In general, CBT tends to focus on concrete links between thoughts, emotions, physiology, and behaviors. It is problem focused and tends to also emphasize the development of skills. Psychodynamic therapy tends to focus on the influence of one’s family of origin on one’s unconscious. This therapy helps to bring the unconscious into consciousness. Some therapists strictly adhere to one modality or another, but many of us are “integrative.” The word “integrative” implies a more systematic integration of psychological theory, whereas “eclectic” is sometimes considered a more haphazard utilization of theory, but I think this distinction may be a bit of a fallacy. Integrative and eclectic therapists both do what they think will help.You may also consider pragmatic variables. For instance, would you be more comfortable with a male or female therapist? What age? Though, if you instantly think you’d be more comfortable with a given demographic, you may want to explore that with any therapist (perhaps the person you think you’d be less comfortable with).

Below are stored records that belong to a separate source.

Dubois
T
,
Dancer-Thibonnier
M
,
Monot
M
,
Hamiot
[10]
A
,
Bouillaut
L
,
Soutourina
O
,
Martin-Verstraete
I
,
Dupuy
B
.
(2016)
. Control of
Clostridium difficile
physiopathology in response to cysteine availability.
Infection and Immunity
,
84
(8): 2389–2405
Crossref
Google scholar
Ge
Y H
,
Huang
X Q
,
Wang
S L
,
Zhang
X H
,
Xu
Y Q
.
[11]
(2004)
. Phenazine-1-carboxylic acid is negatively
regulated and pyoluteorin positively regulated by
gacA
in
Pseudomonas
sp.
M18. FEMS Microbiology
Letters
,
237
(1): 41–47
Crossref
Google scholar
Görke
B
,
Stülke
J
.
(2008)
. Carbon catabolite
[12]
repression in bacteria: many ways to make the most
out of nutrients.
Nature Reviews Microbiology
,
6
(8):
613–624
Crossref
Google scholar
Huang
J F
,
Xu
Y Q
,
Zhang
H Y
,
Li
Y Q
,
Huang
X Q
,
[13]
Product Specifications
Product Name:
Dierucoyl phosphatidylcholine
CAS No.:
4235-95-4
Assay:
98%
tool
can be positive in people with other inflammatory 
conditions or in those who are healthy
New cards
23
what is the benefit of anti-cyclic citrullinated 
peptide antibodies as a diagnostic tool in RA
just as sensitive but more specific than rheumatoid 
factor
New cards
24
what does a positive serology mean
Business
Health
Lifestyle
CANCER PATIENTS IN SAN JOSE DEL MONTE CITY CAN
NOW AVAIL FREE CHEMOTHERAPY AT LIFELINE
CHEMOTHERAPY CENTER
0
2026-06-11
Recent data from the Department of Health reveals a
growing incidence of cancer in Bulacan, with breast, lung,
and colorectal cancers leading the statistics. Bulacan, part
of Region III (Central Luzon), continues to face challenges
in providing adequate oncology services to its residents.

This kind of preference can be great “grist for the mill” in therapy. Other practical considerations may also be important to you. A therapist’s location can make a difference as you squeeze therapy into your day, and you might think about niceties such as being able to grab lunch nearby. If you want to utilize your health insurance, you may want to first determine the specifics of your plan, and learn who the local in-network providers are, and whether or not they will submit directly to your insurance company for you. But finding a good fit may be more important to you than finding the most financially feasible or convenient option. Your emotional well-being is worth the investment.

If you have reservations but manage to take the leap and “try” therapy, mull over the idea of trying at least 4 sessions before deciding it is too uncomfortable or not a good fit. I learned this from one of my clients…

Several years ago, I worked at a university where upon her last session, my client said that she would tell all her friends that she was initially the biggest skeptic of therapy, but that after 4 sessions, she knew it was going to be an impactful process. She had decided that anybody could benefit from therapy if they hung in there long enough. I’m glad she hung in there with me. Being bold enough to discuss reservations with your therapist, as they occur, can facilitate the process of therapy, helping to move beyond surface level conversation.